Charles Crossland (3 September 1844 – 9 December 1916) was an English mycologist.

==Background and career==
Charles Crossland was born in Halifax, Yorkshire. His parents ran a general store and Charles left school at 13 to help them run the business. He trained as a butcher and opened a shop in Wyke in 1864, the same year he married Mary Ann Cragg. The couple had four children, two dying in infancy, and Mary Ann herself died in 1869. Charles remarried in 1871 and had two children by his second wife, Clementina Foster. In 1873, the couple returned to Halifax, where they opened a butcher's shop which they continued to run till Charles largely retired from the trade (leaving the shop mostly in the hands of a managing partner) in 1890. He was treasurer of the Halifax Butchers' Association from 1881 to 1908 and often referred to himself as a "Knight of the Cleaver".

He spoke and was interested in the local Halifax dialect, publishing a number of papers on local place-names and surnames in the Transactions of the Yorkshire Dialect Society, of which he was a member, eventually becoming the society's president. In later years, he also compiled a bibliography of Halifax, parts of which were published in the Transactions of the Halifax Antiquarian Society, as well as a local guide book, Pleasant walks around Halifax (1910).

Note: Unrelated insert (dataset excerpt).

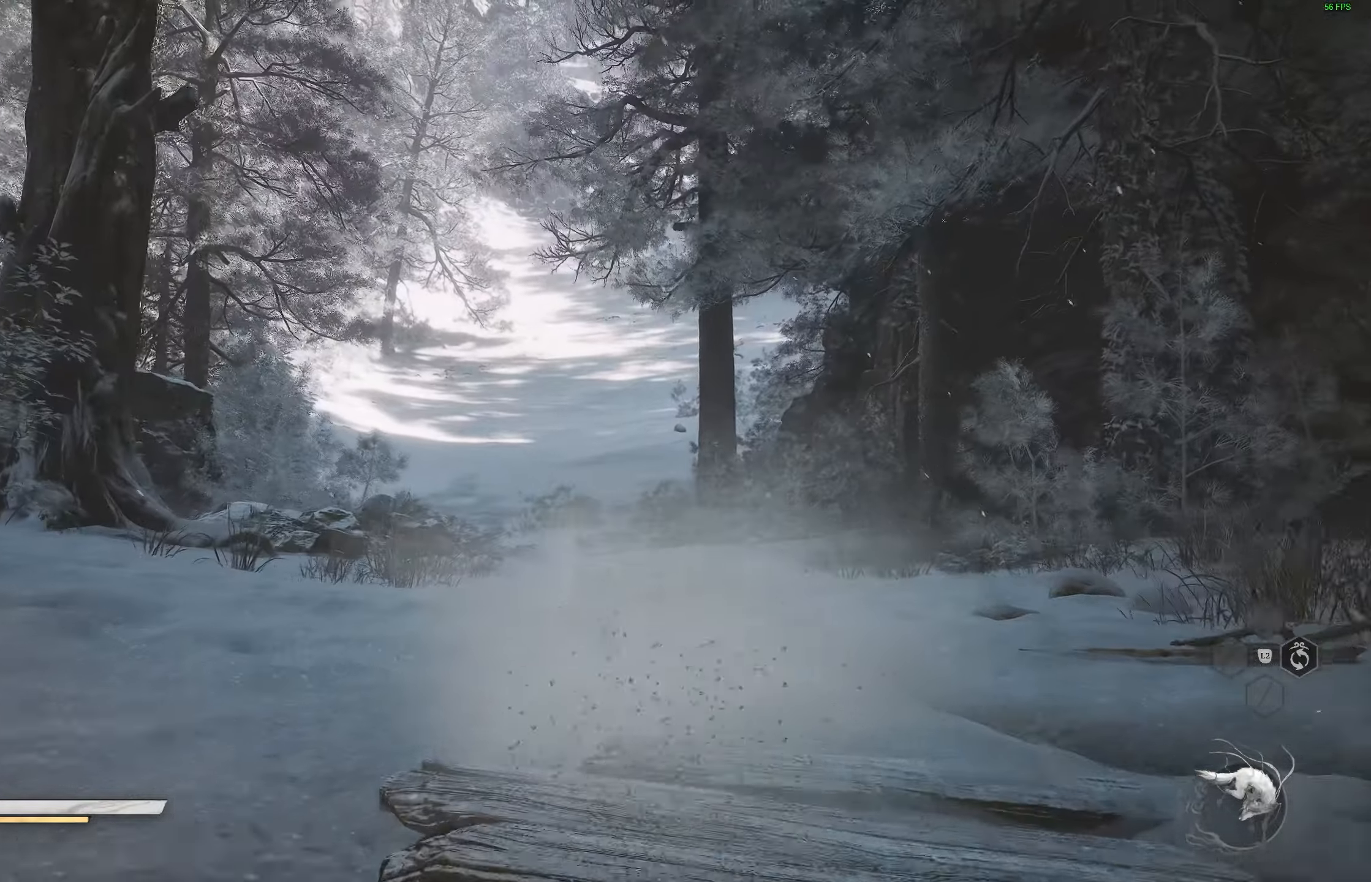
{"buttons": [], "left_stick": "up", "right_stick": "right", "events": [[117, "right_stick", "center"], [500, "right_stick", "right"]]}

He died in Halifax on 9 December 1916.

==Mycology==
Crossland initially became interested in botany in 1880, whilst helping one of his daughters with a Sunday school wild flower project. He joined the Halifax Scientific Society to pursue his new-found enthusiasm, and subsequently the Yorkshire Naturalists' Union. In 1888, at a YNU fungus foray, Crossland met George Edward Massee who encouraged him to take an interest in fungi. As a result, he developed an expertise in mycology, with a particular interest in the discomycetes, making extensive local collections, often in the company of Henry Thomas Soppitt and fellow mycologist and bryologist James Needham. Crossland produced many papers on Yorkshire fungi, including several describing species new to science. His two major works were the cryptogamic section of the Flora of the parish of Halifax, jointly authored with botanist W.B. Crump in 1904, and The Fungus Flora of Yorkshire, a substantial volume co-authored with Massee, in 1905. His collections of fungi, drawings, and notes are now in the mycological herbarium at the Royal Botanic Gardens, Kew.

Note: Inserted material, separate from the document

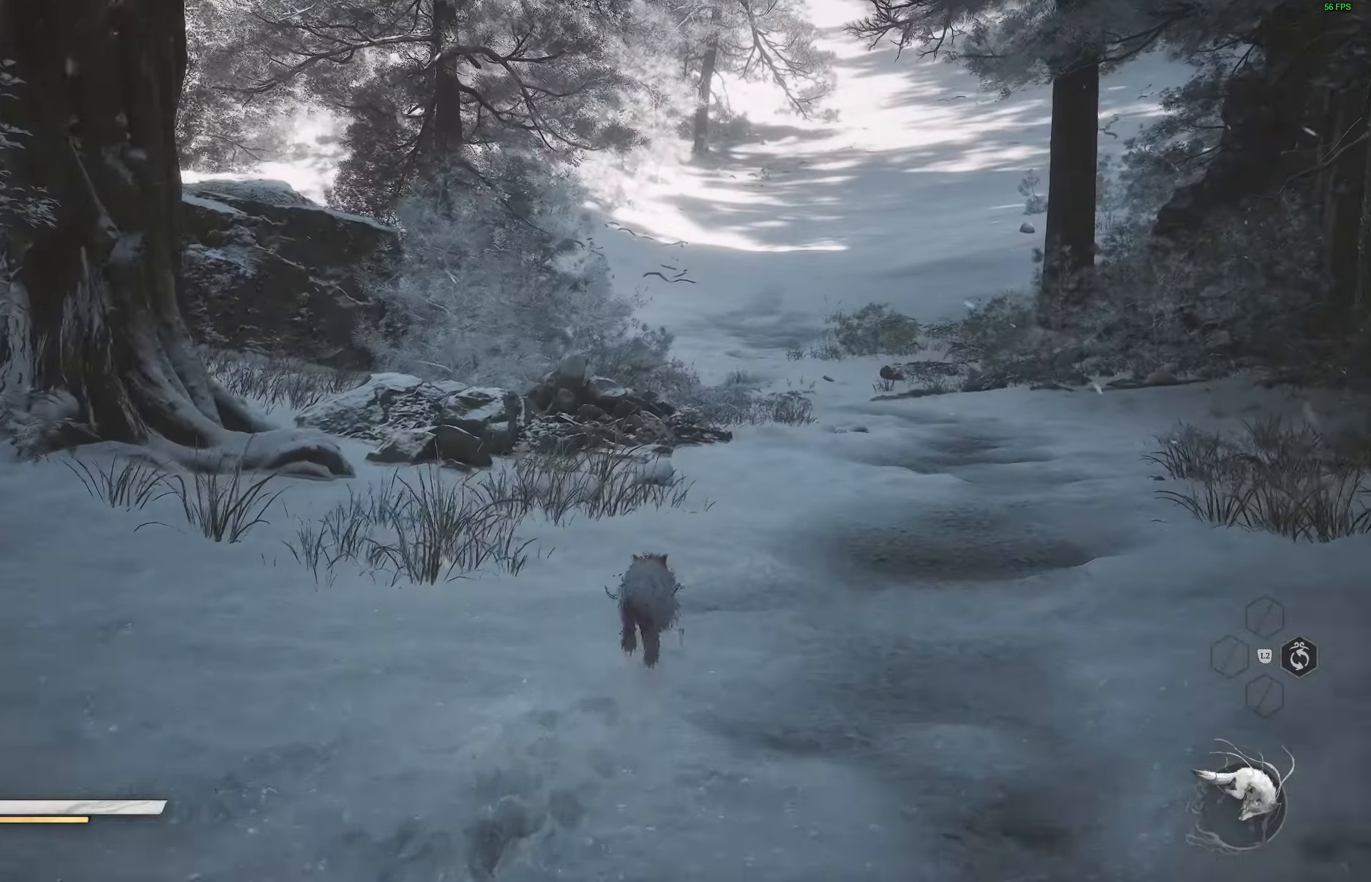
{"buttons": [], "left_stick": "up", "right_stick": "center", "events": [[150, "right_stick", "center"]]}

Charles Crossland became the first secretary of the Yorkshire Naturalists' Union Mycological Committee in 1892, becoming president of the union itself in 1907. He was a founder member of the British Mycological Society, becoming its first treasurer in 1896. He was made a fellow of the Linnean Society in 1899.

==Taxa==
Crossland described several new species of fungi from Yorkshire, either individually or with Soppitt or Massee. These included several agarics, notably Lactarius glaucescens Crossl., but were mostly discomycetes, including Ascophanus globosopulvinatus (Crossl.) Boud. ex Ramsb., Niptera pilosa (Crossl.) Boud., Melastiza contorta (Massee & Crossl.) Spooner & Y.J. Yao, and Scutellinia citrina (Massee & Crossl.) Spooner & Y.J. Yao. A number of species were named in Crossland's honour, including Clavaria crosslandii Cotton, Ascobolus crosslandii Boud., and Octospora crosslandii (Dennis & Itzerott) Benkert.

==Selected publications==
- Crossland, C. (1892). New and rare fungi near Halifax. The Naturalist 1892: 371–372
- Crossland, C. (1899). Mollisia cinerea and its varieties. Transactions of the British Mycological Society 1: 106–109.